There are umpteen occasions during the course of the film where the audience is startled through nothing more than cheap tactics. Doorbells ring with enough force to induce mini heart attacks (today’s newspapers report that a sixty-year-old man apparently died of “fright” whilst watching the film in a Delhi cinema), and the film is littered with moments where sudden explosions of sound jolt the audience from their seats.
Yet being startled is a far cry from being genuinely unsettled.
This reviewer found himself increasingly irritated by the overuse of these sonic assaults. Admittedly there are a number of effective set-pieces, some genuinely creepy moments, and the shots of the apartment building itself are excellent. Yet much of the subtlety is sacrificed when the primary method of frightening the audience consists of repeatedly assaulting them with deafening noises.

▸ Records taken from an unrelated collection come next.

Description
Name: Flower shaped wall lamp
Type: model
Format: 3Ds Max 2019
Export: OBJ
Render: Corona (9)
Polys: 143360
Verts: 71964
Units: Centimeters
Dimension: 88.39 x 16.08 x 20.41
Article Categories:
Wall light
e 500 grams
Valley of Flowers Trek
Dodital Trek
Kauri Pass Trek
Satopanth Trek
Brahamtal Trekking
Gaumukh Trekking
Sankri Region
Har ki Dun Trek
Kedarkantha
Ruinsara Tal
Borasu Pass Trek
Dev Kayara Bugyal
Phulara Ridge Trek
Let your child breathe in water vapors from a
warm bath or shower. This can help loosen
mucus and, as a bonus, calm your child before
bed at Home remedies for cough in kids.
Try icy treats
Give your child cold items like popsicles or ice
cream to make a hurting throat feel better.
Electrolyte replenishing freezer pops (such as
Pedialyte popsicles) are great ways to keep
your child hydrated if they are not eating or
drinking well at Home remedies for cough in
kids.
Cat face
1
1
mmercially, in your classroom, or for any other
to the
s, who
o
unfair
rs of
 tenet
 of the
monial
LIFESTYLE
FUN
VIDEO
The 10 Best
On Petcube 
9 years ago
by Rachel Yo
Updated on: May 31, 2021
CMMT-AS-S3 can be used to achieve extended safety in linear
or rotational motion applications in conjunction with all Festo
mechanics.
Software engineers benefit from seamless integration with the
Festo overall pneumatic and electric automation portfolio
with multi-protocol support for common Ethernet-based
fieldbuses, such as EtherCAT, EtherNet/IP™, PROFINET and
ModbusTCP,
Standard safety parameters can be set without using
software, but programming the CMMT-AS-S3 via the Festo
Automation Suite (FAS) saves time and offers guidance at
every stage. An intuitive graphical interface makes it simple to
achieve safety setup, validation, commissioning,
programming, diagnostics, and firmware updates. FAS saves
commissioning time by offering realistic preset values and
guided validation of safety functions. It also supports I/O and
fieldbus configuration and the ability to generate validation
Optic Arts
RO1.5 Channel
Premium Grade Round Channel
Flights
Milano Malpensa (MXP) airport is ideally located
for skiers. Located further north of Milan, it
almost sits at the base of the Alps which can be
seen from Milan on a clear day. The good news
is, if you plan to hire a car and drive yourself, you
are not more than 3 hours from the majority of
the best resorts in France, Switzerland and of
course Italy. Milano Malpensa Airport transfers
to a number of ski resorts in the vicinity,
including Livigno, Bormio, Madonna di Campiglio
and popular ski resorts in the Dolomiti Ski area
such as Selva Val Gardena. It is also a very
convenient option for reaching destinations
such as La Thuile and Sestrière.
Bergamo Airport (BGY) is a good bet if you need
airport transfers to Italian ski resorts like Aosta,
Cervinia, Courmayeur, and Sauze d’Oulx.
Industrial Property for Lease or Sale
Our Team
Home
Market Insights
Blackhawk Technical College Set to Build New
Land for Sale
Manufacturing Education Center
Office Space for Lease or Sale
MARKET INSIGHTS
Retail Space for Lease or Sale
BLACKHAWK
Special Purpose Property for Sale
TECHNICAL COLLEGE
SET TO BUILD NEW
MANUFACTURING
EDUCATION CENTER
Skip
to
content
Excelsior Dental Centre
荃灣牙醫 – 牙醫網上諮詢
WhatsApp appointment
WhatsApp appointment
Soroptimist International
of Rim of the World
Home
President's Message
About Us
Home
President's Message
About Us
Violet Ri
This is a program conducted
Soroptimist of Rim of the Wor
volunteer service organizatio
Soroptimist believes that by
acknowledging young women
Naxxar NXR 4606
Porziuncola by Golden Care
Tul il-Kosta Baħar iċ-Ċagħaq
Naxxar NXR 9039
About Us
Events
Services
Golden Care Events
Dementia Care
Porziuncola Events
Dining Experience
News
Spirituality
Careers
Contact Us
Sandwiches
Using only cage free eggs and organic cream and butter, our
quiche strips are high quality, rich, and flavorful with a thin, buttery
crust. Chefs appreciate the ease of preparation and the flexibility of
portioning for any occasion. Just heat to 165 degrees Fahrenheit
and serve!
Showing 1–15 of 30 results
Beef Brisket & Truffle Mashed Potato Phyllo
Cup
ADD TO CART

Scaring and startling are two entirely different things, and this reviewer would plead with RGV to attempt to make his next horror film frightening without relying quite so heavily on his sound department to manufacture artificial scares. It simply doesn’t work that way.
Nonetheless, the film has gone on to take in some hefty box-office returns, which is encouraging not only because the industry was desperately in need of successful films, but because audiences have clearly demonstrated that they are eager to see material that deviates from the beaten-to-death formula of romance, comic frolics, and the usual vigilante nonsense.
Hats off to RGV for being a risk-taker and for possessing the courage and vision to do things differently, even when those experiments do not always come off.
One of these days Ram Gopal Varma is going to make a truly exceptional horror film.
Unfortunately, Bhoot, though highly enjoyable and consistently engrossing, is not quite that film.